Dumpster diving for niche market products is my way describing the process of creating new niche market products. I read once that for every 3000 new product ideas you get one successful product. Obviously, this was a six figure study funded by the federal government for some university research lab, but I digress.

The 3000 new product idea figure is quite believable if you think of the giant mass marketers, which have precise criterion for fitting into their existing product families. New product ideas can be tossed into the dumpster for a variety of reasons:

• Is the new product idea compatible with the company strategy?
• Is the new product idea compatible the existing market or consumption behavior?
• Does the product offer an advantage over existing products?
• Is the product simple for the buyer and user to understand?
• Does it stand up to the test of market research?
• Is their a need for the product?
• Is the market big enough to make a profit?

At a mass market firm, a lot of good ideas get dumped in the dumpster; some deserve to be thrown away while others just did not the company strategy or did not serve a big enough market for the company to support it. Additionally, Netscape says it takes 32 months to gestate a new product, which may not necessarily successful. Behind this product launch are all the failed product ideas.
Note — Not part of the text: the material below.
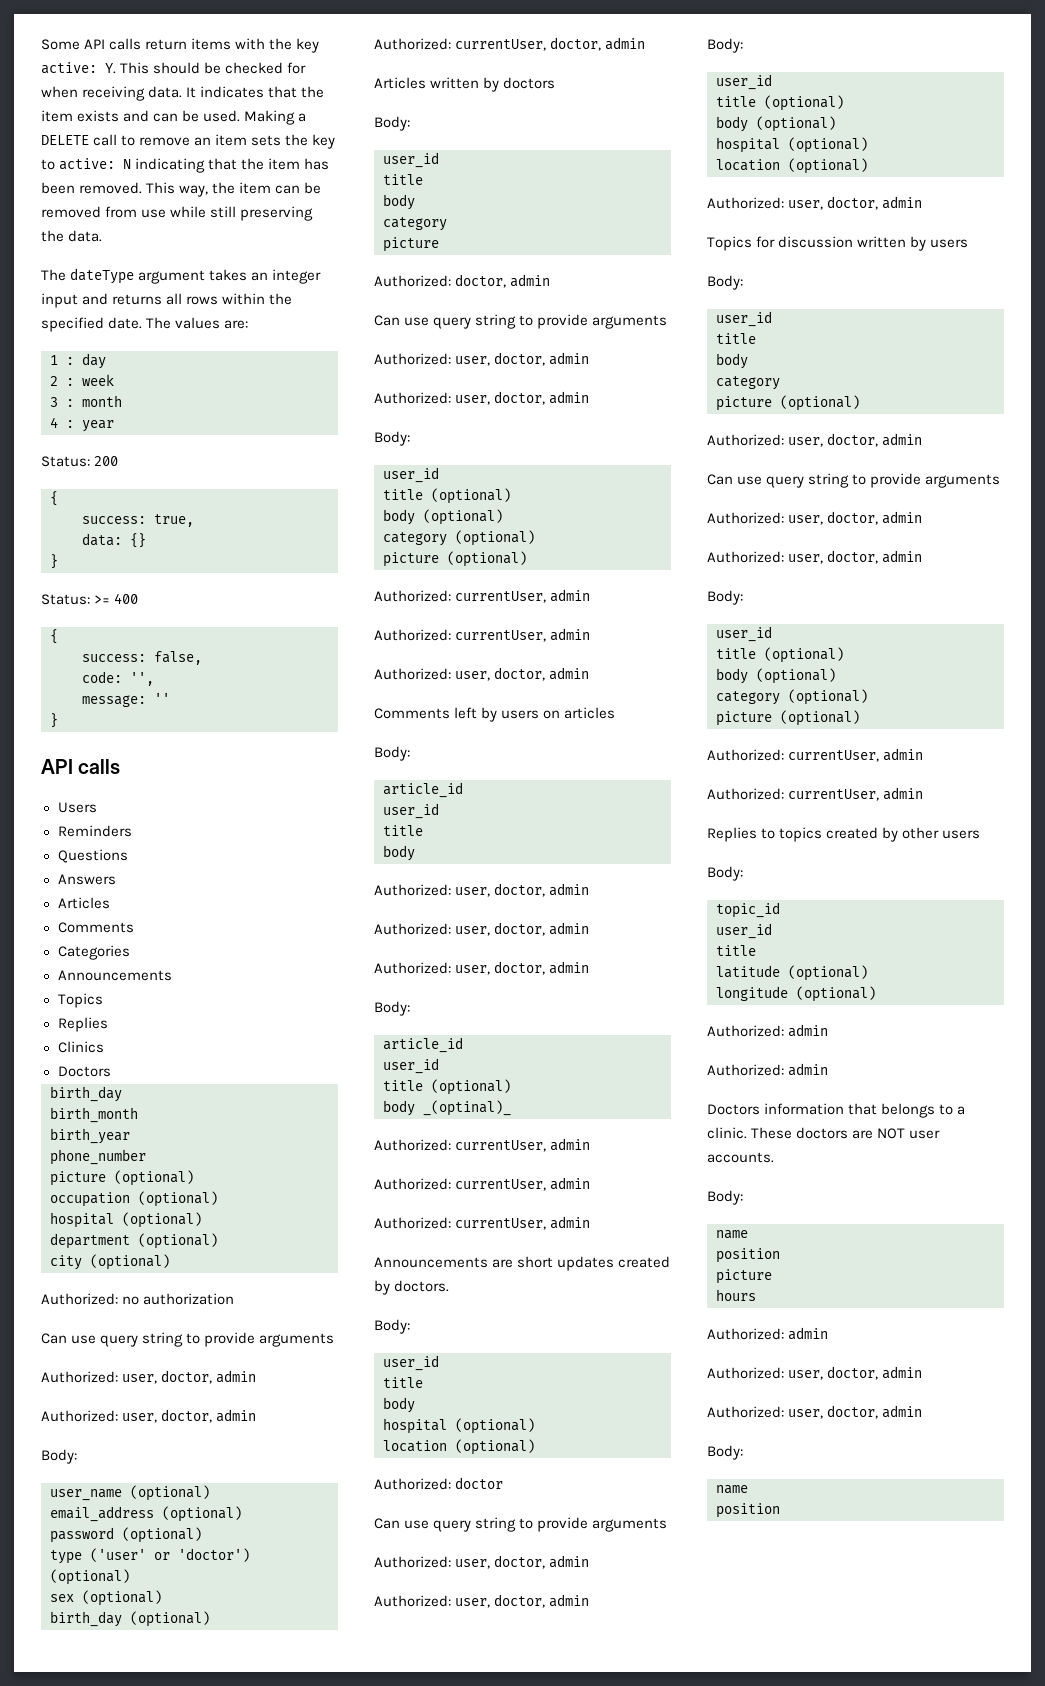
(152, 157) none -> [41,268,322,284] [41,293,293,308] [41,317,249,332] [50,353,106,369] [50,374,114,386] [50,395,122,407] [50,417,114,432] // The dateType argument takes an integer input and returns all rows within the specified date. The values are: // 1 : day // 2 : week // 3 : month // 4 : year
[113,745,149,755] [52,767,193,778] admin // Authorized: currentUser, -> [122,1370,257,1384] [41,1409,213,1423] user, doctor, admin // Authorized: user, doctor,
This is where the niche marketer comes in to play. What does not fit the mass marketer may nicely fit into the entrepreneur’s domain. The optimum situation for the entrepreneur is an overlooked or under served market segment that has a customer base big enough for the smaller firm to make a profit, but small enough that the mass marketer will pass on it.

This allows the entrepreneur to focus on the customers’ wants and needs, rather than always worrying about the competition. Successful niche marketers become experts or “knowledge brokers” about their customers’ problems and issues; the customers learn to depend on them for answers and advice.

The best niche products are not cool or easy to make; they are solutions to real problems that people will have tomorrow. Often mass marketers will fixate on doing what they know best or on doing what is easy to build or to design. They play it safe by leveraging existing resources. A better approach is to think in terms of work processes at your customer; if you can, project into the future and try to anticipate problems or jobs that will need to be done. Help your customer solve these problems or get the job done.

It could be that cool new ideas may have been tossed in the dumpster by the big guys. You know the expression: one man’s trash is another man’s treasure.